Niggas is not going to have no true liberated front with our women living in fear. With gay and trans people feeling like they can’t be themselves wholly. Everyone has to be able to exhale and inhale and if anyone’s breath feels compromised or stifled than the whole shit is a dub. Whatever way niggas want to start having conversations about accountability and having the same agencies and faculties set up to be available to everybody. I’m speaking generally because the way the shit is fucked up it feels like it needs a general overall re-landscaping. Everything needs to be updated from infrastructural things from a medical standpoint and educational standpoint. Tangibly Black men should be made aware or put into a process that allows them to decondition from things they may have internalized by participating in a white surpemacist state. Like whether or not you feel like you are being acted upon by those forces, we need to put niggas in a state where they are not apprehensive to that idea. That is a really real skill that I find to be indispensable in navigating that. We want clear minded generals on the warfront. You don’t want a nigga that’s gonna get told about himself and he’s gonna turn around and blast his man’s or slap the fire out of a woman. These are the people we can’t have. We can’t have the beacons be powder kegs. It’s a dub. 

To generalize and compress it, patience and accountability need to be retaught or re-introduced to our people as a whole, but specifically for me Black men.
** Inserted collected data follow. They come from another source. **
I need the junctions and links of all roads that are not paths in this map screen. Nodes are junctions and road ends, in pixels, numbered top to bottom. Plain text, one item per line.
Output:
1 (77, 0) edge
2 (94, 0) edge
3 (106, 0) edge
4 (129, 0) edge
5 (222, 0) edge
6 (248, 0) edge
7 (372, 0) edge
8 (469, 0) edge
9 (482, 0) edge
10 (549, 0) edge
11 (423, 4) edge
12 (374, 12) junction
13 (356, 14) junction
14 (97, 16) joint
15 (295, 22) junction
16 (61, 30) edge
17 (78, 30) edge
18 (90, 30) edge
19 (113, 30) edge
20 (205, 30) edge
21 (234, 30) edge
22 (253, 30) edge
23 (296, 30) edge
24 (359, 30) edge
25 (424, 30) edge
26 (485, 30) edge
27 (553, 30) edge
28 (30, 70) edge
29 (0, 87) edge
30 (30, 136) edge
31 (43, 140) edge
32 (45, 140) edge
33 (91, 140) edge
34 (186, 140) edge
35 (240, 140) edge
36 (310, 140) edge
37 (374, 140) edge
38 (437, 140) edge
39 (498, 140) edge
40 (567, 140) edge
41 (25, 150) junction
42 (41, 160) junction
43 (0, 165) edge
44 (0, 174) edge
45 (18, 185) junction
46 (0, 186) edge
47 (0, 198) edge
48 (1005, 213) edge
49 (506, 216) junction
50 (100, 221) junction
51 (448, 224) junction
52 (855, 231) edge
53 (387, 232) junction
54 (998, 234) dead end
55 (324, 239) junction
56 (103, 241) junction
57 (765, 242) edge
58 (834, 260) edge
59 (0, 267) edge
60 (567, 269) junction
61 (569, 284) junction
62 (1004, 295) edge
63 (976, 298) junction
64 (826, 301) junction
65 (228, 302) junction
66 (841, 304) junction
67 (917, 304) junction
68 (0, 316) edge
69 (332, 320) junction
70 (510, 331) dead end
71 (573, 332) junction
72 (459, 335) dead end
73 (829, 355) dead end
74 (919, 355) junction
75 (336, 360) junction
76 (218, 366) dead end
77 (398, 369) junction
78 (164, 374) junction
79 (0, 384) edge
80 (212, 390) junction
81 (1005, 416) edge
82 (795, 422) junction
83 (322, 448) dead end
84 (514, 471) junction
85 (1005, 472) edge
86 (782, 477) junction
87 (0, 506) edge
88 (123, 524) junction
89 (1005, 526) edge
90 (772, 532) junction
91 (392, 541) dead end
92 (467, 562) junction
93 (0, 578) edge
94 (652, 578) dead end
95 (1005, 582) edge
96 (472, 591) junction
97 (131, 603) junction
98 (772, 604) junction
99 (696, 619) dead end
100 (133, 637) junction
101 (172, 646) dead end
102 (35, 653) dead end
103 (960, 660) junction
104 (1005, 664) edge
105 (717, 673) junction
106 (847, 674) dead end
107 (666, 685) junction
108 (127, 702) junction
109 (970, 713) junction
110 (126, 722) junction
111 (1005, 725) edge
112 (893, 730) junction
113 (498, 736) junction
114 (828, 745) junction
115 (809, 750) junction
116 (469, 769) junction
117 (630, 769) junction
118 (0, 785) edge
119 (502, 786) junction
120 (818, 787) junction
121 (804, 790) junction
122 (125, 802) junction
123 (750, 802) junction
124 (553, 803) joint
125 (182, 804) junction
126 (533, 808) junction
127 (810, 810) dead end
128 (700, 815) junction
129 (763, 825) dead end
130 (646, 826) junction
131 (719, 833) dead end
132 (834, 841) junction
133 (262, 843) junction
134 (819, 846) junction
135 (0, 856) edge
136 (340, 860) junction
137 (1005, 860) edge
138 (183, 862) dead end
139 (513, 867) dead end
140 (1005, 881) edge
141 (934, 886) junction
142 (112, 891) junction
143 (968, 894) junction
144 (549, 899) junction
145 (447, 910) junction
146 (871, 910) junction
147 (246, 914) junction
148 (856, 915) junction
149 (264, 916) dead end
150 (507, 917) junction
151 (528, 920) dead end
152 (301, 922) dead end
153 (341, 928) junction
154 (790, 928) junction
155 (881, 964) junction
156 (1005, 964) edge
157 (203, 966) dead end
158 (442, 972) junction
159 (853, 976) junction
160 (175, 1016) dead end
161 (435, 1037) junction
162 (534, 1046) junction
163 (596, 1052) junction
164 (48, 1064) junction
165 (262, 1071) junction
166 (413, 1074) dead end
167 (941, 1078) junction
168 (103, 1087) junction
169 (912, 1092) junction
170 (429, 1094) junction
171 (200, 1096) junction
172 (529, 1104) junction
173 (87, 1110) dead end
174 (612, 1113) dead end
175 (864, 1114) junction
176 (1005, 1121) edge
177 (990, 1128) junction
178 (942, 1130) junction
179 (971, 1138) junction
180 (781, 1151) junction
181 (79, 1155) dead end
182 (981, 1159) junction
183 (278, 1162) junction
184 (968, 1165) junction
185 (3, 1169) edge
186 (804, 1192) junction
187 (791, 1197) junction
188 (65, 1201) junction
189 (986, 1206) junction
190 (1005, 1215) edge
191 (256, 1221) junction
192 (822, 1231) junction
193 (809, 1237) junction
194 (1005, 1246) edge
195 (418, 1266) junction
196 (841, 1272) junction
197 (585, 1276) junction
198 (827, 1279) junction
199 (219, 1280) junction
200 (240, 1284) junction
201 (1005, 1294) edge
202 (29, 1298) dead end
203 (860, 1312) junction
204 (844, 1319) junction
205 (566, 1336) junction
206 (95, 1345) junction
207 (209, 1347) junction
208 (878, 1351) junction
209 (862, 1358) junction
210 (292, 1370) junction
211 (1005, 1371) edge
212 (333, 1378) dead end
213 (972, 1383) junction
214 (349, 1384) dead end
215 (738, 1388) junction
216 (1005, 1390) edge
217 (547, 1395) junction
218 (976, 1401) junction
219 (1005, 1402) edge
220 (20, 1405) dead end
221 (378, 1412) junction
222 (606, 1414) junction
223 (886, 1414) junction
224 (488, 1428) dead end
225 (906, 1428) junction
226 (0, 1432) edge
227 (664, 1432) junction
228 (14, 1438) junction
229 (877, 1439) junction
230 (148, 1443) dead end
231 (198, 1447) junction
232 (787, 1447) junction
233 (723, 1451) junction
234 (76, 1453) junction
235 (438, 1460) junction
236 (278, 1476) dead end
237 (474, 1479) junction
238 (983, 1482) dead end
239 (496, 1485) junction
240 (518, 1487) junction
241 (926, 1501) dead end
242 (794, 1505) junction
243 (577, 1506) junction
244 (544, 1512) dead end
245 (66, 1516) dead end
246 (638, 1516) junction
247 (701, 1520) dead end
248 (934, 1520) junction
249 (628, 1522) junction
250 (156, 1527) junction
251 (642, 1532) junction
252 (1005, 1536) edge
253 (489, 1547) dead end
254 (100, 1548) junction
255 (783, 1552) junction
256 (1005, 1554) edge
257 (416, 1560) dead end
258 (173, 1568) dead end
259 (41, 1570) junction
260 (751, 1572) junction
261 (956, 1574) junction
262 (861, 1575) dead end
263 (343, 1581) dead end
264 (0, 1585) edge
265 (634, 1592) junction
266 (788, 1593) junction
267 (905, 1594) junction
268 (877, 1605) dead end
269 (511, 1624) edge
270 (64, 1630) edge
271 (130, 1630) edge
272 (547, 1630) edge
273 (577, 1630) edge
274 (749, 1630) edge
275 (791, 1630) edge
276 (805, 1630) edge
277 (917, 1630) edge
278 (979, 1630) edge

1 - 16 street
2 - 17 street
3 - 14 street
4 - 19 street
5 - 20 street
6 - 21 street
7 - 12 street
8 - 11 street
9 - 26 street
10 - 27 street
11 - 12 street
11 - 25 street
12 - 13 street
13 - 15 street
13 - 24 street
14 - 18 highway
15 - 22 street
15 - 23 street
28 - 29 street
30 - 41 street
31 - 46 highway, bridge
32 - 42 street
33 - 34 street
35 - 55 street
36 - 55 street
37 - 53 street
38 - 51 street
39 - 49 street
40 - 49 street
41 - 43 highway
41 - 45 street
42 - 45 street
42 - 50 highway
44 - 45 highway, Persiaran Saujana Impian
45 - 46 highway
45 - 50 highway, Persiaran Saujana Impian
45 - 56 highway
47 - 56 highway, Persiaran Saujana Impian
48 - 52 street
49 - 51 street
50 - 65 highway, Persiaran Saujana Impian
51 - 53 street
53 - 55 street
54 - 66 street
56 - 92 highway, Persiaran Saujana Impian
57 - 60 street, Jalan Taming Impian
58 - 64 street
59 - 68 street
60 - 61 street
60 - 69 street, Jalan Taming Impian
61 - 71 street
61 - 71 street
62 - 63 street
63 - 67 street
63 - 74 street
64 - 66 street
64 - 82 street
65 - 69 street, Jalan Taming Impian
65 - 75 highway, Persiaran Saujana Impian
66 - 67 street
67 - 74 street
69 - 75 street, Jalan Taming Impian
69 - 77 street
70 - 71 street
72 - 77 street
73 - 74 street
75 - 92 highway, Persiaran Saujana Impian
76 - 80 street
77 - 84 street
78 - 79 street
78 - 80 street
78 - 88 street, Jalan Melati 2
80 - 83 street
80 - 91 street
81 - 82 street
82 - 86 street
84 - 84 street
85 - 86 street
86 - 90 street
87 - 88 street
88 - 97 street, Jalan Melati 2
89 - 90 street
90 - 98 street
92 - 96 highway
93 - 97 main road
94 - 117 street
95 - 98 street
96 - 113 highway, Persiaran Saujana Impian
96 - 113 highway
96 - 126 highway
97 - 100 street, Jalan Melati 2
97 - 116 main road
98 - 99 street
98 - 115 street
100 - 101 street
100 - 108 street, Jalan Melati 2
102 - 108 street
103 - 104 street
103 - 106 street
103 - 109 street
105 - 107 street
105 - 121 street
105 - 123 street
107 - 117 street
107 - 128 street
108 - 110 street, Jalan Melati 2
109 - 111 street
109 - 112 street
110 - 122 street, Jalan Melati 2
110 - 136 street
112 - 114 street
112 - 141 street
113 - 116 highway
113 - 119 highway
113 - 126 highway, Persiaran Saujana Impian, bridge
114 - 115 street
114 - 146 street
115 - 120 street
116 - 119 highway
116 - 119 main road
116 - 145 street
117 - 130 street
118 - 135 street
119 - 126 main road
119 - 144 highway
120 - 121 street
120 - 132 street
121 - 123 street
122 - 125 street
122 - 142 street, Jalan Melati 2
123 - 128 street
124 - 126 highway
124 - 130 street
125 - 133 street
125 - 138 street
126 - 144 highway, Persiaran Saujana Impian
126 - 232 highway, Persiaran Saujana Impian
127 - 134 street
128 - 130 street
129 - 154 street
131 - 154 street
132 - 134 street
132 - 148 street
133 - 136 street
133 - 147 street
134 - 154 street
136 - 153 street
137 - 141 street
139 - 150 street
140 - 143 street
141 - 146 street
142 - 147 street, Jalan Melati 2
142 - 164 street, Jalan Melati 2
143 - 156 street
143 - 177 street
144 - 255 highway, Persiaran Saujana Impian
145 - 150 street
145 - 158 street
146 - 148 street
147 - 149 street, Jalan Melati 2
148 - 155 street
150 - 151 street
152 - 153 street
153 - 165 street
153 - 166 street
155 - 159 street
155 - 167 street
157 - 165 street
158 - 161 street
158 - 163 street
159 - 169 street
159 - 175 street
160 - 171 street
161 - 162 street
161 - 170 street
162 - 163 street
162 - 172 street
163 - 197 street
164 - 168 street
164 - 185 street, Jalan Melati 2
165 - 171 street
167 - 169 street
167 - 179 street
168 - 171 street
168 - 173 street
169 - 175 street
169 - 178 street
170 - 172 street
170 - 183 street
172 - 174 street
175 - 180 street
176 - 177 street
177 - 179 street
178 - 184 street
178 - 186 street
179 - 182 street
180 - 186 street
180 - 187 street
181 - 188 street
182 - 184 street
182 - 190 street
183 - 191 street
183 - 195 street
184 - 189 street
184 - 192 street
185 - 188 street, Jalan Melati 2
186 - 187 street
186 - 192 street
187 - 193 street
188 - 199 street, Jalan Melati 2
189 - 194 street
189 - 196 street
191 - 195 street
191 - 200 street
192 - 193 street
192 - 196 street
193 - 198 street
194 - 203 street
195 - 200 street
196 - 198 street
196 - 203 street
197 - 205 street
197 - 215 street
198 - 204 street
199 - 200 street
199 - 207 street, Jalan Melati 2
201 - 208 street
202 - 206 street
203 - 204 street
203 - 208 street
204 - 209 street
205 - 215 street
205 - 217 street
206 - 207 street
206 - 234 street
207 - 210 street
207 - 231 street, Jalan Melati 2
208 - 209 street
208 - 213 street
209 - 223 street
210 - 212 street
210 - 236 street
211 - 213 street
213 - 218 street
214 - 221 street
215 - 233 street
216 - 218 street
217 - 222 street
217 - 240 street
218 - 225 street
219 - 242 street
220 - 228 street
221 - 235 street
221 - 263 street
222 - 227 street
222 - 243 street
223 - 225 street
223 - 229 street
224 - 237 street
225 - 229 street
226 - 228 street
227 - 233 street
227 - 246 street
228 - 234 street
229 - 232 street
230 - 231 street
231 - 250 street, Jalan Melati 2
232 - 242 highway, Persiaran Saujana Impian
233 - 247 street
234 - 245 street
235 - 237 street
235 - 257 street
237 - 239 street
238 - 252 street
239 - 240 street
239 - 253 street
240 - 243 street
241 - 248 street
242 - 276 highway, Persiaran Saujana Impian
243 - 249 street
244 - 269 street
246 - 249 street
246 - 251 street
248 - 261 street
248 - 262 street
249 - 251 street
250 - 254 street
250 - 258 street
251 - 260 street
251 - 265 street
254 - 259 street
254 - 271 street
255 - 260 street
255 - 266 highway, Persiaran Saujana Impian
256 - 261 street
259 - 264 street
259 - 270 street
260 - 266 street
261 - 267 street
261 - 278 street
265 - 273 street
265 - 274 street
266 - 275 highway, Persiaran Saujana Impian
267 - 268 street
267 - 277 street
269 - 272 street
I came across this meme years ago but it still applies today. Black men are the white men of Black people as far as like we are the niggas that navigate with the most privilege and we exert that shit. Look at the pipeline hierarchy of oppression. Everyone has a privilege to act upon and exploit. It’s like guys have male privilege and in a particarichal society niggas will argue that women have a privilege to navigate but I feel like there’s more holes in that shit. It’s a byproduct of perception and a result of a parochial mindset. If shorty only has an advance on the spot cause she has a fat ass that’s very a conditional advantage that I don’t feel like she can really stand behind verus a nigga being like, “I’m a nigga and everybody here likes football so we not gonna put on this cooking show cause fuck outta here. That’s not what’s running here”. That type of shit needs to be deconstructed and destroyed. 
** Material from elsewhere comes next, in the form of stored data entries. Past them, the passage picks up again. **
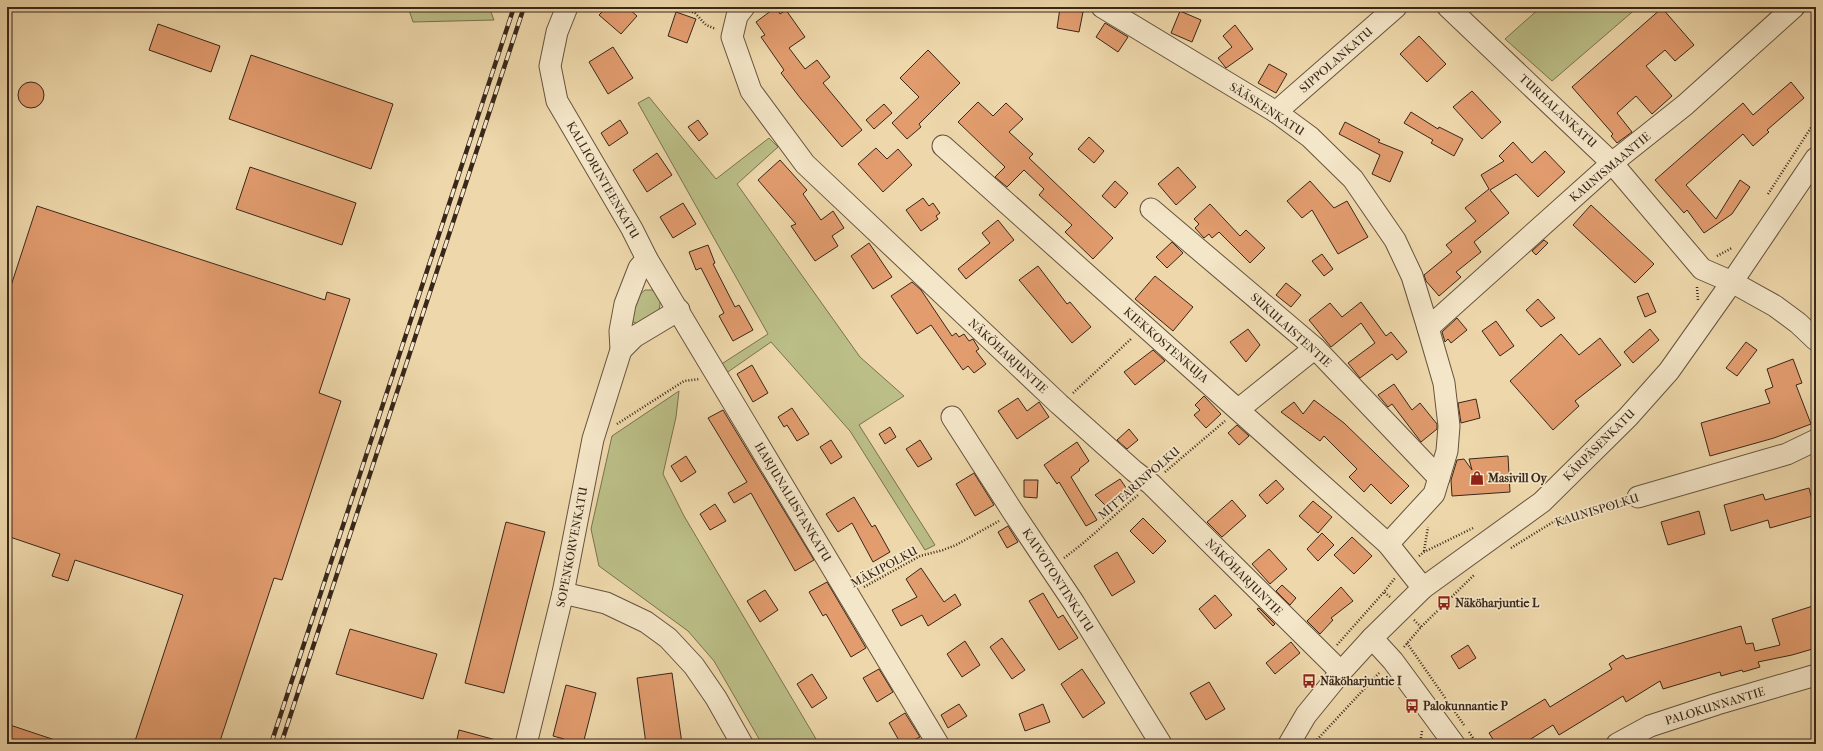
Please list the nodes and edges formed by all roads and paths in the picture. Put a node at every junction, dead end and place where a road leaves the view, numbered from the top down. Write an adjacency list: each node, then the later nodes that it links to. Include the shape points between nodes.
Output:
1 (567, 7): 17 (street, KALLIORINTEENKATU, via 557,32 550,66 557,101)
2 (678, 7): 8 (path, via 695,13 706,25)
3 (744, 7): 8 (street, via 737,16)
4 (1102, 7): 9 (street, SÄÄSKENKATU)
5 (1396, 7): 9 (street, SIPPOLANKATU)
6 (1448, 7): 13 (street, TURHALANKATU)
7 (1794, 7): 13 (street, KAUNISMAANTIE, via 1685,105)
8 (732, 37): 28 (street, NÄKÖHARJUNTIE, via 751,91 805,164)
9 (1276, 112): 23 (street, SÄÄSKENKATU, via 1310,137 1353,179 1370,203 1396,240 1412,276)
10 (1816, 120): 14 (path)
11 (944, 146): 22 (street, KIEKKOSTENKUJA)
12 (1816, 158): 19 (street, KÄRPÄSENKATU)
13 (1612, 163): 18 (street, TURHALANKATU); 23 (street, KAUNISMAANTIE)
14 (1764, 200)
15 (1151, 209): 25 (street, SUKULAISTENTIE)
16 (1734, 247): 18 (path, via 1713,258)
17 (647, 259): 21 (street, HARJUNALUSTANKATU); 26 (street, via 639,268 625,304 620,331)
18 (1702, 269): 19 (street, TURHALANKATU); 20 (path, via 1697,284)
19 (1732, 282): 24 (street, TURHALANKATU, via 1775,306 1798,322); 43 (street, KÄRPÄSENKATU, via 1669,371 1587,459 1542,502)
20 (1698, 303)
21 (679, 310): 26 (street, via 634,337); 27 (street, HARJUNALUSTANKATU)
22 (1144, 326): 28 (path); 29 (street, KIEKKOSTENKUJA)
23 (1428, 328): 33 (street, SÄÄSKENKATU, via 1444,383 1449,426 1447,451)
24 (1816, 340)
25 (1315, 348): 29 (street); 33 (street, SUKULAISTENTIE)
26 (621, 350): 31 (street, SOPENKORVENKATU)
27 (717, 376): 31 (path, via 684,381); 45 (street, HARJUNALUSTANKATU)
28 (1059, 404): 34 (street, NÄKÖHARJUNTIE)
29 (1239, 409): 34 (path, MITTARINPOLKU); 38 (street, KIEKKOSTENKUJA)
30 (952, 417): 36 (street, KAIVOTONTINKATU)
31 (594, 439): 44 (street, SOPENKORVENKATU)
32 (1816, 440): 35 (street, KAUNISPOLKU, via 1788,454)
33 (1439, 478): 38 (street, via 1434,494)
34 (1151, 484): 41 (path, MITTARINPOLKU, via 1091,538); 51 (street, NÄKÖHARJUNTIE)
35 (1638, 498): 39 (path, KAUNISPOLKU, via 1553,522)
36 (1013, 512): 41 (street, KAIVOTONTINKATU); 45 (path, MÄKIPOLKU, via 956,545 920,556)
37 (1474, 528): 40 (path, via 1424,552)
38 (1388, 544): 40 (street, KIEKKOSTENKUJA)
39 (1506, 552)
40 (1407, 567): 43 (street, KIEKKOSTENKUJA); 46 (path, via 1392,580 1384,592)
41 (1050, 568): 56 (street, KAIVOTONTINKATU)
42 (1481, 569): 47 (path)
43 (1424, 588): 46 (street, KÄRPÄSENKATU)
44 (564, 593): 53 (street, SOPENKORVENKATU); 54 (street, via 606,603 646,622 668,638 703,679)
45 (850, 596): 55 (street, HARJUNALUSTANKATU)
46 (1402, 609): 47 (path); 48 (street, KÄRPÄSENKATU)
47 (1420, 627): 49 (path)
48 (1372, 638): 50 (street); 51 (street, KÄRPÄSENKATU)
49 (1407, 643): 50 (path); 60 (path)
50 (1393, 661): 58 (path); 59 (street)
51 (1341, 672): 57 (street, KÄRPÄSENKATU, via 1306,715)
52 (1816, 675): 61 (street, PALOKUNNANTIE, via 1650,726)
53 (526, 744)
54 (742, 744)
55 (938, 744)
56 (1161, 744)
57 (1289, 744)
58 (1313, 744)
59 (1454, 744)
60 (1477, 744)
61 (1617, 744)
Everyone needs to reintroduce themselves to practical objectivity. As far as equality being an ABC way of brushing over what that entails. I feel like that truly looks like practical objectivity and accountability together, but to be objective will prevent you from acting on biases and being ignorant. Accountability will allow you the capacity to be able to be aware and reflect and adapt which is the key skill in being any prominent piece of the struggle. I rap about those core concepts over and over. I guess those are my repetitive points. I find these things are prevalent in any type of navigation whether talking socially, mentally, spiritually. If you can’t be accountable or objective of where you’re at, progress is a dub for you. Whenever you want to cement those feels, when you apply that the fruits that will be produced as a result of that are undeniable. It’ll reflect.

GSC: Accountability is really the word of the year. What have you been doing to take care of your mental health during the COVID-19 pandemic as well as racial uprising? 

AKAI: Talking to my shorty, checking in on my family. Going for walks. Riding bikes. Trying to shake off my skate rust. They opened up the park across the street. I be running across the street to do pull ups. I just ordered parallettes. I’m trying to be on my Blackstarr shit low key. Trying to stimulate myself with other shit and trying to keep myself out of my head, at least so deep. I have some books I been trying to fuck with it. I downloaded Meditations by Marcus Aurelius yesterday. I was trying to read that and fucking with it. Before this shit got crazy Billy Woods let me use his book. I finished it. The Death of Ivan Ilyich by Leo Tolstoy. I’m not gonna front because I fucked it up and I’ma have to buy this nigga a new book. I have also been smoking copious amounts of weed.